July 15 Kızılay National Will Square (), originally Kızılay Square (Kızılay Meydanı), is one of the most important centers and junction points of Ankara, Turkey.

Geography
The square at  is the intersection of two major boulevards. Atatürk Boulevard () running from south to north is popularly called the "Protocol Road". The east part of the other boulevard is named Ziya Gökalp Boulevard (formerly Kazım Özalp Boulevard) and the west part is named Gazi Mustafa Kemal Boulevard. Kahramanlar Business Center (formerly Kızılay Emek Business Center) is situated to the southeast and Güven Park is situated to the southwest of the square. The Kızılay AVM shopping mall, which replaced the former Kızılay (Turkish Red Crescent) headquarters, is situated to the northwest.

History

The square was named Kızılay (meaning "Red Crescent" in Turkish) after the Turkish Red Crescent headquarters, which was built on its northwest in 1929.

The Red Crescent building was demolished in 1993 and replaced by the present-day Kızılay AVM shopping mall, which – after a long legal process regarding its ownership rights – was opened in 2011.)

◆ What you need to do
1 - Answer these questions using the text on Kızılay Square:
(a) What is Atatürk Boulevard popularly called?
(b) In what year was the Turkish Red Crescent headquarters built?
(c) In what year was the Kızılay AVM shopping mall opened?
2 - List every boulevard name in the text on Kızılay Square, including former names.
3 - Copy the passage from the text on Kızılay Square that begins at the words "The Red Crescent" and ends after the words "opened in 2011.)".

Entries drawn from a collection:
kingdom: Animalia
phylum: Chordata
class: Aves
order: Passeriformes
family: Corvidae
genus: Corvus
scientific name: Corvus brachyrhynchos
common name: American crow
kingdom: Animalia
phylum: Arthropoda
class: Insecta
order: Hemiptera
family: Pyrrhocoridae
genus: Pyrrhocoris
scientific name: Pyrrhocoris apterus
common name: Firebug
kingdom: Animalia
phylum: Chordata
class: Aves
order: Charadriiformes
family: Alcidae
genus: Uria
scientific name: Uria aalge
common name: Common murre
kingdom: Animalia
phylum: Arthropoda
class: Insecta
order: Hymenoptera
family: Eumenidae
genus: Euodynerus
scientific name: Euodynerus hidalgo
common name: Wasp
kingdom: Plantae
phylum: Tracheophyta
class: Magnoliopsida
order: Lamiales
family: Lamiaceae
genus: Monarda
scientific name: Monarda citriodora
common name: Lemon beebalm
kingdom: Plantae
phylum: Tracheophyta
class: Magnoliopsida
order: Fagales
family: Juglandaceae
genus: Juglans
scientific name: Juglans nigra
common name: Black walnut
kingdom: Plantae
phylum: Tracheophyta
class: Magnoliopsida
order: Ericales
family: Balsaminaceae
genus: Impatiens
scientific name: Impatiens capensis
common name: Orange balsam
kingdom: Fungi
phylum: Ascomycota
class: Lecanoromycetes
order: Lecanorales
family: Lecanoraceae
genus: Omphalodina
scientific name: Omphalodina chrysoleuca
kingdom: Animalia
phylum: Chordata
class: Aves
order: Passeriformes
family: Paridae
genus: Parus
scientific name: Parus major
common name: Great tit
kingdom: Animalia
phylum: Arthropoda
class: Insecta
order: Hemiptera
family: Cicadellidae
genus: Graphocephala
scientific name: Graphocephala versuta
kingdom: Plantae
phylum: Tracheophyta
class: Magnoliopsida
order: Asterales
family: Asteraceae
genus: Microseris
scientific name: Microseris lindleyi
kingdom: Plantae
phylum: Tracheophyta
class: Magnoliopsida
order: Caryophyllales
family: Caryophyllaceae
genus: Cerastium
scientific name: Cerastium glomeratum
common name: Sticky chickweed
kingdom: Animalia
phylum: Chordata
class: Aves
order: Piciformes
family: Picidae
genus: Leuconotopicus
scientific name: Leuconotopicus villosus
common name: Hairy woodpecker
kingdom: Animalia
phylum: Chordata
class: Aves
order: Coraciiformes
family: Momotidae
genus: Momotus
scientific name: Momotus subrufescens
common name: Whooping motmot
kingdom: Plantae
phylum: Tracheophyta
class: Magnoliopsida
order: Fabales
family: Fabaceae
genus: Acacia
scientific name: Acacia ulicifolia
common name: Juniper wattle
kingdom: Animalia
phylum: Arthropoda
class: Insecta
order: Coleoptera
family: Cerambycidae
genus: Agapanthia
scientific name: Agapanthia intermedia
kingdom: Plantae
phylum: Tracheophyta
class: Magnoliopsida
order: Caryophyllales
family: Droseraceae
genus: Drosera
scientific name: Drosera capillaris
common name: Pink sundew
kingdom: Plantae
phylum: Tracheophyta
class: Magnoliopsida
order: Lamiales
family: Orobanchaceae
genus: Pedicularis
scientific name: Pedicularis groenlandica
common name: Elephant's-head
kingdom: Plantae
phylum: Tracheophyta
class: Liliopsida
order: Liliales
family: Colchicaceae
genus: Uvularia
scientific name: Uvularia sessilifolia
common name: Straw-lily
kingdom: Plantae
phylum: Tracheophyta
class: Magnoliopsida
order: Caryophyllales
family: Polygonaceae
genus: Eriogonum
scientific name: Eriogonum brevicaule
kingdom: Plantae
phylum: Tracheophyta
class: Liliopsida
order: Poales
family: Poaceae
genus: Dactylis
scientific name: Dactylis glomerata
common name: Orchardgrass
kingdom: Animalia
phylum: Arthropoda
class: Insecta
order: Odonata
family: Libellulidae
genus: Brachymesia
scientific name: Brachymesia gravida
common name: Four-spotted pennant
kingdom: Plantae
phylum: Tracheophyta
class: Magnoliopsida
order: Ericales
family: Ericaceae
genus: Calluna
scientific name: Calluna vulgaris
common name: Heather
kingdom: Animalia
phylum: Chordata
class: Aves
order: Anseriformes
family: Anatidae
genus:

◆ Responses
1 -
(a) The "Protocol Road"
(b) 1929
(c) 2011

2 - Atatürk Boulevard, Ziya Gökalp Boulevard, Kazım Özalp Boulevard, Gazi Mustafa Kemal Boulevard

3 -
The Red Crescent building was demolished in 1993 and replaced by the present-day Kızılay AVM shopping mall, which – after a long legal process regarding its ownership rights – was opened in 2011.)